# Dragon's Dogma: Dark Arisen



## thaddeus6th (Feb 12, 2013)

Just seen that this is due out in April. It includes the entire original game (which I own and would heartily recommend) as well as a lot of DLC, for about £20.

Hmm. I really like the original but I'm not sure if there's enough there to justify purchasing what amounts to an expansion pack.

Menus will be redesigned (I like this, they're a bit clunky) but they're going to make travelling easier (boo!). There will also be more character creation options, which I like the sound of.

What do others think? If I didn't own the original this'd be a definite purchase. The Last Of Us comes out a week or two later, and I have neither the time nor the money to buy two games that close together.


----------



## nubins (Feb 12, 2013)

A lot of the Dragons Dogma DLC was ... poor. I bought some of the early quest packs and then quickly regretted it when I realised the "extra quests" amounted to no more than travelling to locations on the map. I wish I was joking but thats literally what the added quests were. So i'd treat with caution, as good as the core game is.


----------



## thaddeus6th (Feb 12, 2013)

Ah. Thanks for that, nubins.

If others have similar tales (of woe or delight) regarding DLC, please do share.


----------



## devilsgrin (Feb 13, 2013)

some of the DLC gear is quite nice, but the dlc quests weren't good. 

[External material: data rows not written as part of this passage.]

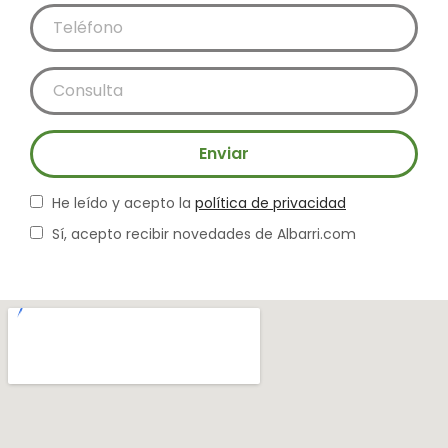
Enviar
He leído y acepto la
política de privacidad
Sí, acepto recibir novedades de Albarri.com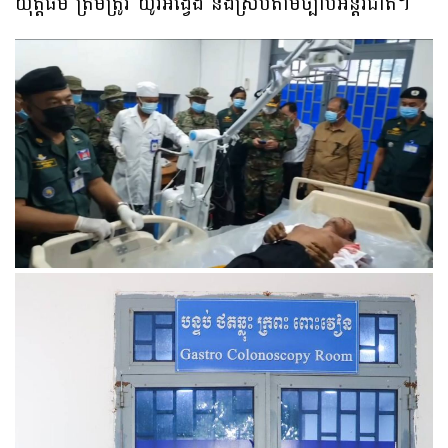
យុត្តិធម៌ ត្រឹមត្រូវ យូរអង្វែង និងស្របតាមច្បាប់អន្តរជាតិ។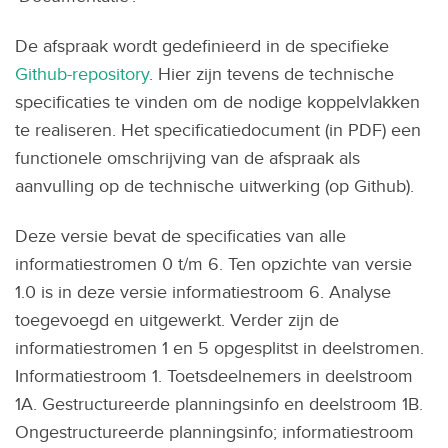
De afspraak wordt gedefinieerd in de specifieke
Github-repository
. Hier zijn tevens de technische
specificaties te vinden om de nodige koppelvlakken
te realiseren. Het specificatiedocument (in PDF) een
functionele omschrijving van de afspraak als
aanvulling op de technische uitwerking (op Github).
Deze versie bevat de specificaties van alle
informatiestromen 0 t/m 6. Ten opzichte van versie
1.0 is in deze versie informatiestroom 6. Analyse
toegevoegd en uitgewerkt. Verder zijn de
informatiestromen 1 en 5 opgesplitst in deelstromen.
Informatiestroom 1. Toetsdeelnemers in deelstroom
1A. Gestructureerde planningsinfo en deelstroom 1B.
Ongestructureerde planningsinfo; informatiestroom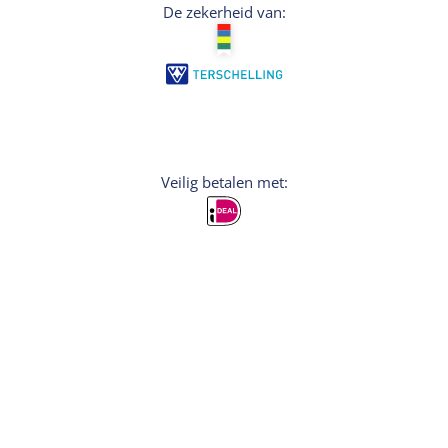
De zekerheid van:
Veilig betalen met:
Aanmelden
Wil je persoonlijke tips voor je vakantie? Meld
je dan aan voor de nieuwsbrief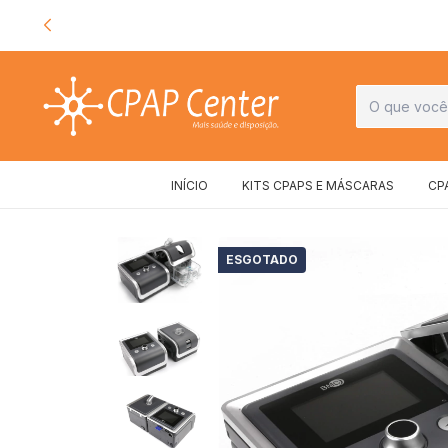
INÍCIO
KITS CPAPS E MÁSCARAS
CP
ESGOTADO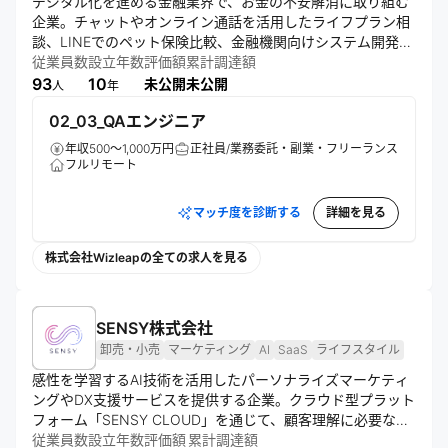
デジタル化を進める金融業界で、お金の不安解消に取り組む
企業。チャットやオンライン通話を活用したライフプラン相
談、LINEでのペット保険比較、金融機関向けシステム開発な
どを展開。フルリモートワークを採用し、ソフトウェアの力
従業員数
設立年数
評価額
累計調達額
でお金の意思決定をサポートする。
93
10
未公開
未公開
人
年
02_03_QAエンジニア
年収500～1,000万円
正社員/業務委託・副業・フリーランス
フルリモート
マッチ度を診断する
詳細を見る
株式会社Wizleapの全ての求人を見る
SENSY株式会社
卸売・小売
マーケティング
AI
SaaS
ライフスタイル
感性を学習するAI技術を活用したパーソナライズマーケティ
ングやDX支援サービスを提供する企業。クラウド型プラット
フォーム「SENSY CLOUD」を通じて、顧客理解に必要なデ
ータやAIモデルを提供し、企業のマーケティング活動や業務
従業員数
設立年数
評価額
累計調達額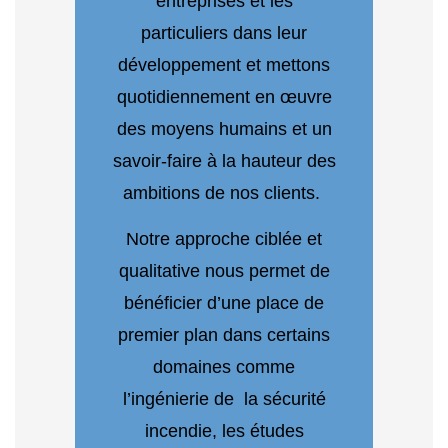
entreprises et les
particuliers dans leur
développement et mettons
quotidiennement en œuvre
des moyens humains et un
savoir-faire à la hauteur des
ambitions de nos clients.
Notre approche ciblée et
qualitative nous permet de
bénéficier d’une place de
premier plan dans certains
domaines comme
l’ingénierie de la sécurité
incendie, les études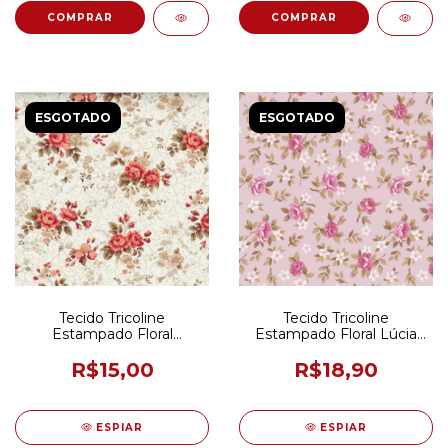
ESGOTADO
ESGOTADO
Tecido Tricoline
Tecido Tricoline
Estampado Floral
Estampado Floral Lúcia
Fernanda cor 10 Coral
Rosa 50CM X 150CM
40CM x 150CM (ÚLTIMA
R$15,00
R$18,90
UNIDADE)
ESPIAR
ESPIAR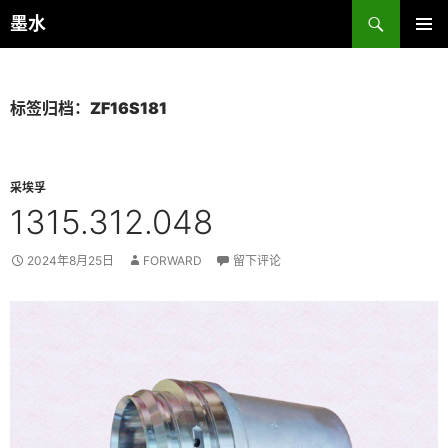
跳
搜
墨水
至
索
主菜单
正
文
标签归档：ZF16S181
采埃孚
1315.312.048
2024年8月25日
FORWARD
留下评论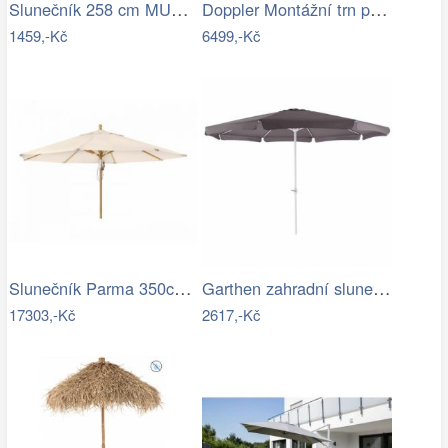
Slunečník 258 cm MURASA Bílá
Doppler Montážní trn pro slunečník…
1459,-Kč
6499,-Kč
Slunečník Parma 350cm -GD
Garthen zahradní slunečník s klikou…
17303,-Kč
2617,-Kč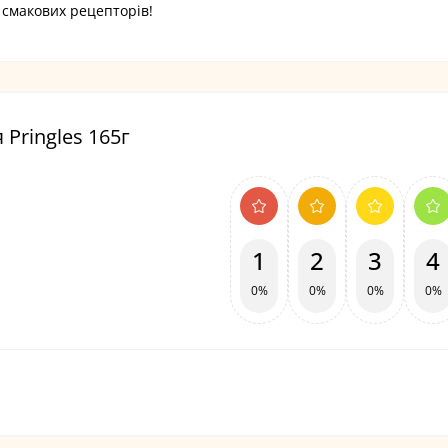
 смакових рецепторів!
Pringles 165г
1
2
3
4
0%
0%
0%
0%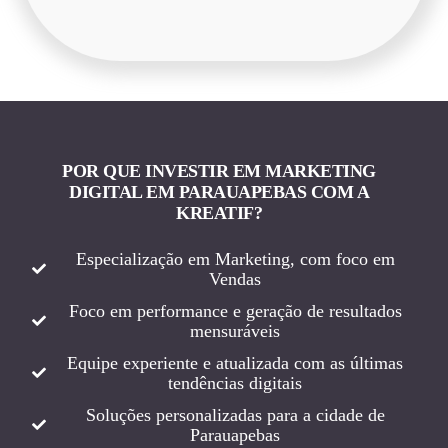
POR QUE INVESTIR EM MARKETING
DIGITAL EM PARAUAPEBAS COM A
KREATIF?
Especialização em Marketing, com foco em
Vendas
Foco em performance e geração de resultados
mensuráveis
Equipe experiente e atualizada com as últimas
tendências digitais
Soluções personalizadas para a cidade de
Parauapebas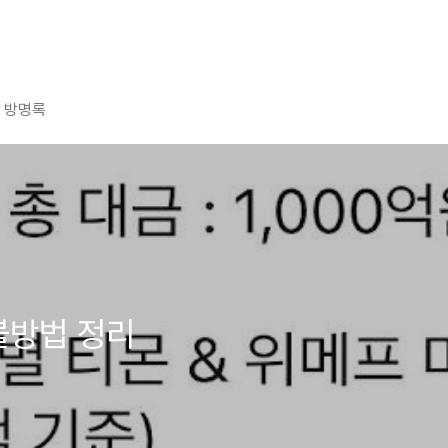
방명록
불방법 정리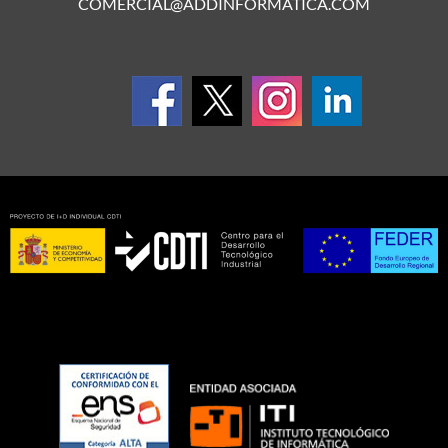
COMERCIAL@ADDINFORMATICA.COM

that said, for more customization options i would always be willing to fork over more money. I absolutely loved this game.


----------



## thaddeus6th (Feb 13, 2013)

Must admit I love character creation generally, and the fact Dogma's went beyond the Make Your Face approach was something I liked a lot.


----------



## devilsgrin (Feb 14, 2013)

i really appreciated that body mass made a difference to carry weight capacity. I thought that was really clever. And to your character's agility and speed.


----------



## Daggers (Apr 21, 2013)

I've heard and seen great things about DD: Dark Arisen. I bought the original game last year on release and I have to say it's one of my favourite games of 2012. I'm not sure I will get Dark Arisen straight away as I actually haven't finished the game yet due to becoming distracted with other things. 

In ten years time Dragon's Dogma is going to be one of those classic hard to find games that not many people know about but those who do loved it. So if anyone is swithering, just go for it. If you like this kind of game you won't regret it.


----------